1865 fand John George Taylor, der britische Botschafter in Diyarbakır, zwei Stelen aus Kalkstein, die von den assyrischen Königen Assur-nasirpal II. und Salmanassar III. errichtet worden waren. Aber bis 1986 wurden in der Region außer einigen Oberflächenuntersuchungen und einem Intermezzo (1907, Albert T. Olmstead) keine weiteren Ausgrabungen durchgeführt. Ab 1986 begann Veli Sevin mit Surveys,[3] die Grabungen wurden 1988 unter seiner Leitung mit Unterstützung der TAÇDAM der ÖDTU Ankara begonnen und bis 1992 fortgesetzt.[4][1] Ziel war es, die Residenz Assur-nasirpals II. zu finden. Später, im Juli 2001, wurde eine Rettungsaktion eingeleitet, um Schäden zu verhindern, die durch Straßenarbeiten an der D 370 verursacht werden könnten.
Stratigraphie
Die bei den unter der Leitung von Veli Sevin durchgeführten Ausgrabungen im Hügel identifizierten Siedlungsschichten sind von oben nach unten wie folgt:[4][5][6][1]
- 1–4: Römerzeit (Mittlere Kaiserzeit oder spätrömische Zeit)

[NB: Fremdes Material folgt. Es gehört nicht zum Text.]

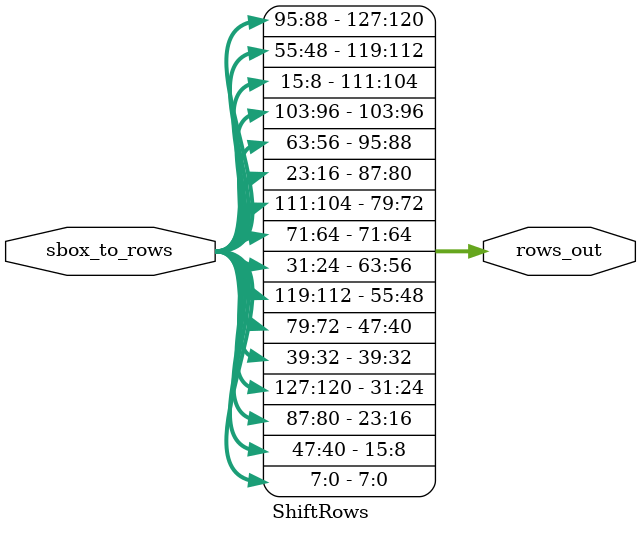
<source format=v>
module ShiftRows(sbox_to_rows, rows_out);

input[127:0] sbox_to_rows;
output[127:0] rows_out;

// move rows according to algorithm
assign rows_out[127:96] = {sbox_to_rows[95:88], sbox_to_rows[55:48], sbox_to_rows[15:8], sbox_to_rows[103:96]};
assign rows_out[95:64] = {sbox_to_rows[63:56], sbox_to_rows[23:16], sbox_to_rows[111:104], sbox_to_rows[71:64]};
assign rows_out[63:32] = {sbox_to_rows[31:24], sbox_to_rows[119:112], sbox_to_rows[79:72], sbox_to_rows[39:32]};
assign rows_out[31:0] = {sbox_to_rows[127:120], sbox_to_rows[87:80], sbox_to_rows[47:40], sbox_to_rows[7:0]};

endmodule

</source>
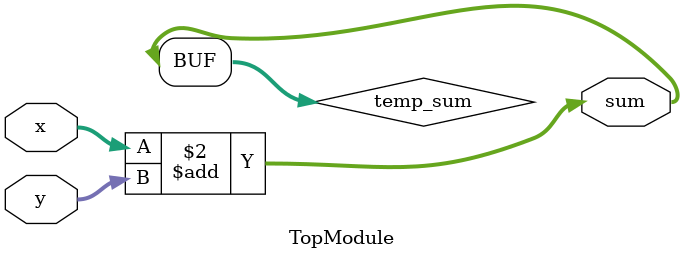
<source format=sv>
module TopModule (
    input logic [3:0] x,
    input logic [3:0] y,
    output logic [4:0] sum
);

    logic [4:0] temp_sum;

    always @(*) begin
        temp_sum = x + y; // Perform 4-bit addition
    end

    assign sum = temp_sum; // Assign the result to the output

endmodule
</source>
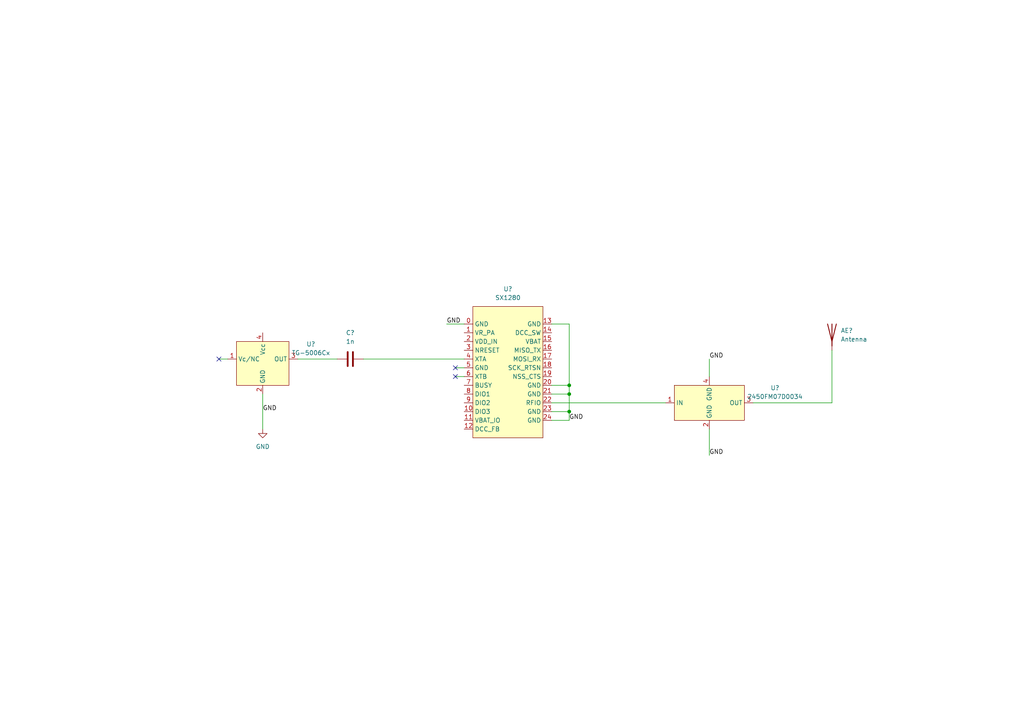
<source format=kicad_sch>
(kicad_sch (version 20211123) (generator eeschema)

  (uuid 9d54a127-6d1b-4603-9343-d4bf2c1bd289)

  (paper "A4")

  

  (junction (at 165.1 114.3) (diameter 0) (color 0 0 0 0)
    (uuid 3ceeb32d-ad30-41bc-a0ec-d1fb18276116)
  )
  (junction (at 165.1 111.76) (diameter 0) (color 0 0 0 0)
    (uuid 9d7e2aa4-b7bc-429f-a8eb-eb9be657596c)
  )
  (junction (at 165.1 119.38) (diameter 0) (color 0 0 0 0)
    (uuid fd9bcbec-2504-49bf-b25a-e143c427c87d)
  )

  (no_connect (at 132.08 109.22) (uuid 3002d661-a616-4f58-8eb8-dd5f3626906f))
  (no_connect (at 63.5 104.14) (uuid 50caf6e6-683c-4239-8f8c-aab1f05a82bb))
  (no_connect (at 132.08 106.68) (uuid ca1996ff-950b-4ab3-8c7c-ecaadfe5935a))

  (wire (pts (xy 160.02 93.98) (xy 165.1 93.98))
    (stroke (width 0) (type default) (color 0 0 0 0))
    (uuid 018d70e9-0e19-40ca-ba1c-69234bcaa9c2)
  )
  (wire (pts (xy 165.1 121.92) (xy 165.1 119.38))
    (stroke (width 0) (type default) (color 0 0 0 0))
    (uuid 1261e817-5cb3-4392-a40c-3c9c6557d72c)
  )
  (wire (pts (xy 160.02 119.38) (xy 165.1 119.38))
    (stroke (width 0) (type default) (color 0 0 0 0))
    (uuid 1594af93-9841-45fe-a8ed-3feba1066730)
  )
  (wire (pts (xy 160.02 116.84) (xy 193.04 116.84))
    (stroke (width 0) (type default) (color 0 0 0 0))
    (uuid 1bbbecfb-4a37-4b70-9d9a-90555f575aad)
  )
  (wire (pts (xy 129.54 93.98) (xy 134.62 93.98))
    (stroke (width 0) (type default) (color 0 0 0 0))
    (uuid 1ce1697b-4f16-4095-8c6f-cec1c59a7ce5)
  )
  (wire (pts (xy 86.36 104.14) (xy 97.79 104.14))
    (stroke (width 0) (type default) (color 0 0 0 0))
    (uuid 20bc4367-ae54-4c78-a8f2-163f2e5384ff)
  )
  (wire (pts (xy 205.74 124.46) (xy 205.74 132.08))
    (stroke (width 0) (type default) (color 0 0 0 0))
    (uuid 31dc5c70-2f58-4bab-9d1f-ee42dde70367)
  )
  (wire (pts (xy 165.1 119.38) (xy 165.1 114.3))
    (stroke (width 0) (type default) (color 0 0 0 0))
    (uuid 3ae927a0-917a-49ba-8276-c1021a0404d4)
  )
  (wire (pts (xy 132.08 109.22) (xy 134.62 109.22))
    (stroke (width 0) (type default) (color 0 0 0 0))
    (uuid 3b3d6810-3938-4ea2-83cc-db514396c9f7)
  )
  (wire (pts (xy 218.44 116.84) (xy 241.3 116.84))
    (stroke (width 0) (type default) (color 0 0 0 0))
    (uuid 448a6e76-42d8-4ef8-909f-76fa6dbe6eb2)
  )
  (wire (pts (xy 160.02 121.92) (xy 165.1 121.92))
    (stroke (width 0) (type default) (color 0 0 0 0))
    (uuid 460c3a78-66da-4cd6-9d78-0021e1a65b60)
  )
  (wire (pts (xy 134.62 106.68) (xy 132.08 106.68))
    (stroke (width 0) (type default) (color 0 0 0 0))
    (uuid 5b72b252-63a3-4322-bd5b-4899507302c0)
  )
  (wire (pts (xy 205.74 104.14) (xy 205.74 109.22))
    (stroke (width 0) (type default) (color 0 0 0 0))
    (uuid 5f63bf4c-fe4d-4422-bf10-236bf5104470)
  )
  (wire (pts (xy 165.1 114.3) (xy 165.1 111.76))
    (stroke (width 0) (type default) (color 0 0 0 0))
    (uuid 8008defc-ccdf-46a1-a50d-cf9f4adfa57c)
  )
  (wire (pts (xy 241.3 101.6) (xy 241.3 116.84))
    (stroke (width 0) (type default) (color 0 0 0 0))
    (uuid 94ba443b-eb97-4f3f-bf42-8a6464527377)
  )
  (wire (pts (xy 160.02 111.76) (xy 165.1 111.76))
    (stroke (width 0) (type default) (color 0 0 0 0))
    (uuid 94fcfff6-214c-4b20-89d8-784ed59c5bcb)
  )
  (wire (pts (xy 63.5 104.14) (xy 66.04 104.14))
    (stroke (width 0) (type default) (color 0 0 0 0))
    (uuid a278186e-fbbd-4b32-a8ad-1c9a5c2df869)
  )
  (wire (pts (xy 105.41 104.14) (xy 134.62 104.14))
    (stroke (width 0) (type default) (color 0 0 0 0))
    (uuid b53fecb9-69ef-4f02-8c56-150a792bc102)
  )
  (wire (pts (xy 76.2 114.3) (xy 76.2 124.46))
    (stroke (width 0) (type default) (color 0 0 0 0))
    (uuid c395b529-c548-42b1-b21f-fc504ec2f482)
  )
  (wire (pts (xy 165.1 111.76) (xy 165.1 93.98))
    (stroke (width 0) (type default) (color 0 0 0 0))
    (uuid e510dc12-ec9c-41f0-9f82-82d5824b5207)
  )
  (wire (pts (xy 160.02 114.3) (xy 165.1 114.3))
    (stroke (width 0) (type default) (color 0 0 0 0))
    (uuid fc0e0580-0f6e-4024-9d6d-3e53d03187a1)
  )

  (label "GND" (at 76.2 119.38 0)
    (effects (font (size 1.27 1.27)) (justify left bottom))
    (uuid 1bf1bf25-70dd-4ccd-a112-71d1019c565d)
  )
  (label "GND" (at 129.54 93.98 0)
    (effects (font (size 1.27 1.27)) (justify left bottom))
    (uuid 236194b5-1cb6-47ef-bb6d-44af0cafda54)
  )
  (label "GND" (at 165.1 121.92 0)
    (effects (font (size 1.27 1.27)) (justify left bottom))
    (uuid 30a3ef7f-0948-4df0-b1f7-ebfc40747f70)
  )
  (label "GND" (at 205.74 104.14 0)
    (effects (font (size 1.27 1.27)) (justify left bottom))
    (uuid 85aad4f8-06a1-455a-9e47-52c21b6f56f8)
  )
  (label "GND" (at 205.74 132.08 0)
    (effects (font (size 1.27 1.27)) (justify left bottom))
    (uuid a2f71f19-363c-45b6-bdcd-a1b31d572e25)
  )

  (symbol (lib_id "Device:C") (at 101.6 104.14 90) (unit 1)
    (in_bom yes) (on_board yes) (fields_autoplaced)
    (uuid 26dca467-4cab-4bf9-a44e-5f4e7fc3287a)
    (property "Reference" "C?" (id 0) (at 101.6 96.52 90))
    (property "Value" "1n" (id 1) (at 101.6 99.06 90))
    (property "Footprint" "" (id 2) (at 105.41 103.1748 0)
      (effects (font (size 1.27 1.27)) hide)
    )
    (property "Datasheet" "~" (id 3) (at 101.6 104.14 0)
      (effects (font (size 1.27 1.27)) hide)
    )
    (pin "1" (uuid f7804676-0585-4dc9-8e29-4ba4c120f98e))
    (pin "2" (uuid 40395224-7b77-4f0f-8a3c-bf6e24fca159))
  )

  (symbol (lib_id "semtech:SX1280") (at 147.32 93.98 0) (unit 1)
    (in_bom yes) (on_board yes) (fields_autoplaced)
    (uuid 5458f73e-98db-4a1e-9e8e-ebcd54cef09f)
    (property "Reference" "U?" (id 0) (at 147.32 83.82 0))
    (property "Value" "SX1280" (id 1) (at 147.32 86.36 0))
    (property "Footprint" "" (id 2) (at 147.32 96.52 0)
      (effects (font (size 1.27 1.27)) hide)
    )
    (property "Datasheet" "" (id 3) (at 147.32 96.52 0)
      (effects (font (size 1.27 1.27)) hide)
    )
    (pin "0" (uuid 2461fb92-bc25-43d2-b277-1c23350277a0))
    (pin "1" (uuid ffcfed86-ee37-4d58-9adc-9f7e18a2344f))
    (pin "10" (uuid 46bd2cdb-5f0e-4770-b237-af2af29900cc))
    (pin "11" (uuid c1febbc0-2c27-4442-883e-ccfdde090738))
    (pin "12" (uuid 3de49687-ab5a-47d0-85b9-6ec2b42e415a))
    (pin "13" (uuid f5d05359-e255-40fa-90f7-06d601cece59))
    (pin "14" (uuid e07d98d3-b1da-40bb-9023-454a1986f8f7))
    (pin "15" (uuid 69a678ab-15fe-46a8-bed7-1da8e6bffac2))
    (pin "16" (uuid 8a87da13-b5de-416c-be44-0f813db7a9bc))
    (pin "17" (uuid e10e3311-e1b5-4d92-9a45-7309323b4a99))
    (pin "18" (uuid bb59514d-8855-4b31-b319-e448c81b5240))
    (pin "19" (uuid 823e8b9c-72bf-4493-add2-b46749dd157b))
    (pin "2" (uuid 2e125862-3f6d-4525-8def-fdaeff74a0d1))
    (pin "20" (uuid e4c328d6-5538-4e70-b6c3-91ba86556c8c))
    (pin "21" (uuid fa9eba32-aef9-4409-a7de-c3ca3b69cbde))
    (pin "22" (uuid 4b5e9c84-63d2-4cc7-b1a0-8bf93167c93d))
    (pin "23" (uuid ae559f12-45ae-4bce-ab48-be9725db9373))
    (pin "24" (uuid 2ee501e1-8e18-4dad-b3c2-3c1e7a124c4a))
    (pin "3" (uuid ebc63dd7-0453-49b2-b5ad-c59b6aaabd56))
    (pin "4" (uuid 565b9eb6-df57-4dcf-a688-f3c30c9597e8))
    (pin "5" (uuid d5f47326-3f1f-4e7b-8bda-e60d462095d4))
    (pin "6" (uuid d24aebdd-cac5-4466-ad3b-1c158b7d8401))
    (pin "7" (uuid dcd74411-b7da-45ab-9b01-a482dc538193))
    (pin "8" (uuid f5f6e975-54d6-49fc-9870-3f37b682c3f2))
    (pin "9" (uuid 3b3b82ef-8626-4c3b-9254-15ffcf5c7afa))
  )

  (symbol (lib_id "Oscillator:TG-5006Cx") (at 76.2 104.14 0) (unit 1)
    (in_bom yes) (on_board yes) (fields_autoplaced)
    (uuid 8e8a9b4e-269a-47b7-9f9c-b1bf61b553bb)
    (property "Reference" "U?" (id 0) (at 90.17 99.8093 0))
    (property "Value" "TG-5006Cx" (id 1) (at 90.17 102.3493 0))
    (property "Footprint" "" (id 2) (at 76.2 104.14 0)
      (effects (font (size 1.27 1.27)) hide)
    )
    (property "Datasheet" "" (id 3) (at 76.2 104.14 0)
      (effects (font (size 1.27 1.27)) hide)
    )
    (pin "1" (uuid c28ef995-11cf-4590-9cd7-68b52550addb))
    (pin "2" (uuid 422c3807-5526-439d-b8ea-f795eb234079))
    (pin "3" (uuid 7519ad74-7abc-4b7f-a701-8ec1c577e433))
    (pin "4" (uuid 3dc79488-5dfb-4b68-b45c-0b7cbda0aca9))
  )

  (symbol (lib_id "Device:Antenna") (at 241.3 96.52 0) (unit 1)
    (in_bom yes) (on_board yes) (fields_autoplaced)
    (uuid d19028ed-d89a-4f50-bc06-5996850436a4)
    (property "Reference" "AE?" (id 0) (at 243.84 95.8849 0)
      (effects (font (size 1.27 1.27)) (justify left))
    )
    (property "Value" "Antenna" (id 1) (at 243.84 98.4249 0)
      (effects (font (size 1.27 1.27)) (justify left))
    )
    (property "Footprint" "" (id 2) (at 241.3 96.52 0)
      (effects (font (size 1.27 1.27)) hide)
    )
    (property "Datasheet" "~" (id 3) (at 241.3 96.52 0)
      (effects (font (size 1.27 1.27)) hide)
    )
    (pin "1" (uuid 3eb1160a-7275-48bc-a5b1-147b8b7f120b))
  )

  (symbol (lib_id "power:GND") (at 76.2 124.46 0) (unit 1)
    (in_bom yes) (on_board yes) (fields_autoplaced)
    (uuid e3751054-a36a-43a1-ba49-90fe9bebd67b)
    (property "Reference" "#PWR?" (id 0) (at 76.2 130.81 0)
      (effects (font (size 1.27 1.27)) hide)
    )
    (property "Value" "GND" (id 1) (at 76.2 129.54 0))
    (property "Footprint" "" (id 2) (at 76.2 124.46 0)
      (effects (font (size 1.27 1.27)) hide)
    )
    (property "Datasheet" "" (id 3) (at 76.2 124.46 0)
      (effects (font (size 1.27 1.27)) hide)
    )
    (pin "1" (uuid d6819356-7a53-4452-8976-adf07e9934a0))
  )

  (symbol (lib_id "RF_Filter:2450FM07D0034") (at 205.74 114.3 0) (unit 1)
    (in_bom yes) (on_board yes) (fields_autoplaced)
    (uuid eeab3469-41a4-428e-9d23-d5db9a8307c8)
    (property "Reference" "U?" (id 0) (at 224.79 112.5093 0))
    (property "Value" "2450FM07D0034" (id 1) (at 224.79 115.0493 0))
    (property "Footprint" "" (id 2) (at 205.74 114.3 0)
      (effects (font (size 1.27 1.27)) hide)
    )
    (property "Datasheet" "" (id 3) (at 205.74 114.3 0)
      (effects (font (size 1.27 1.27)) hide)
    )
    (pin "1" (uuid d7959c95-eb20-43f1-831a-1874f2ae500c))
    (pin "2" (uuid 4049f1a7-2902-4a5c-a97c-b9253cbdd749))
    (pin "3" (uuid ba65a5da-9750-405d-959f-a976d185facc))
    (pin "4" (uuid 0354b01d-cae6-4520-934b-ff5993284476))
  )

  (sheet_instances
    (path "/" (page "1"))
  )

  (symbol_instances
    (path "/e3751054-a36a-43a1-ba49-90fe9bebd67b"
      (reference "#PWR?") (unit 1) (value "GND") (footprint "")
    )
    (path "/d19028ed-d89a-4f50-bc06-5996850436a4"
      (reference "AE?") (unit 1) (value "Antenna") (footprint "")
    )
    (path "/26dca467-4cab-4bf9-a44e-5f4e7fc3287a"
      (reference "C?") (unit 1) (value "1n") (footprint "")
    )
    (path "/5458f73e-98db-4a1e-9e8e-ebcd54cef09f"
      (reference "U?") (unit 1) (value "SX1280") (footprint "")
    )
    (path "/8e8a9b4e-269a-47b7-9f9c-b1bf61b553bb"
      (reference "U?") (unit 1) (value "TG-5006Cx") (footprint "")
    )
    (path "/eeab3469-41a4-428e-9d23-d5db9a8307c8"
      (reference "U?") (unit 1) (value "2450FM07D0034") (footprint "")
    )
  )
)

</source>
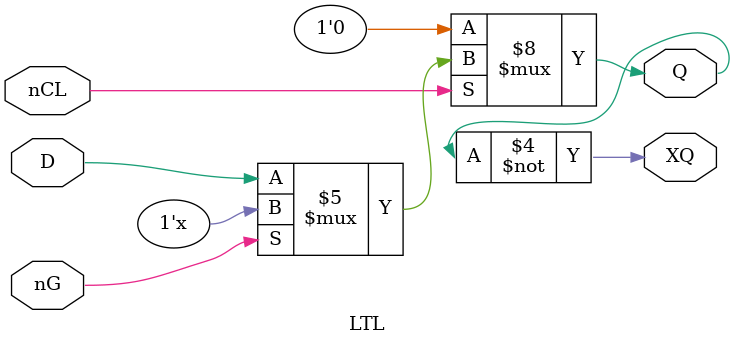
<source format=v>

`timescale 1ns/100ps

module LTL(
	input D,
	input nG,
	input nCL,
	output reg Q,
	output XQ
);

always @(*) begin
	if (!nCL) begin
		Q <= 1'b0;
	end else begin
		if (!nG)
			Q <= D;	// tmax = 2.6ns
	end
end

assign XQ = ~Q;

endmodule

</source>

- 5–6: Hellenistische Periode
- 7: Späte Neoassyrische Zeit
- 8: Frühe Neoassyrische Zeit
- 9: Mittelassyrische Zeit
- 10: Spätbronzezeit
- 11: Mittlere Bronzezeit
- 12: Frühe Bronzezeit IV. (2200–2100 v. Chr.)
- 13: Frühe Bronzezeit III (2700–2200 v. Chr.)
Funde
Üçtepe Höyük ähnelt einer typischen neoassyrischen Siedlung. Als Wall rund um die Kernburg stand wohl eine dicke 3 m hohe Mauer ohne Fundament, deren Lehmblöcke etwa 41/43 – 15/19 cm groß waren.[1][7]
In der neunten Siedlungsschicht wurde das gemeinsame Grab einer Frau und eines Mädchens gefunden. Die Bestattungen erfolgten bekleidet. Zu den Grabbeilagen gehörten Goldschmuck, Fayenceperlen, Bronzearmbänder und ein silberner Nasenring. Auch hochwertige Keramik wurde dem Grab beigefügt.[1]
In der 11. Schicht, die bis in die mittlere Bronzezeit zurückreicht, ist eine vermutlich regionalspezifische Dekorationstechnik recht interessant. Diese Keramiken, die wie die anderen auf schnell rotierenden Töpferscheiben hergestellt wurden, haben die gewöhnliche orange Farbe, aber einige ihrer Seiten scheinen eine andere Farbe gehabt zu haben. Es wird angenommen, dass dies durch eine Änderung der Temperatur im Ofen oder durch eine bestimmte Platzierung der Keramik im Ofen erreicht worden ist.[8]
Gebäude aus der hellenistischen Zeit waren im Inneren mit Kalk verputzt und in Gelb, Rot, Hellgrün und Schwarz gestrichen. Auch Fresken und Bodenmosaiken und mit Blumenmotiven verzierte Flaschen wurden gefunden. Ähnliche Mosaiken wurden auch im Mithridates-Palast in Samosata gefunden.[5]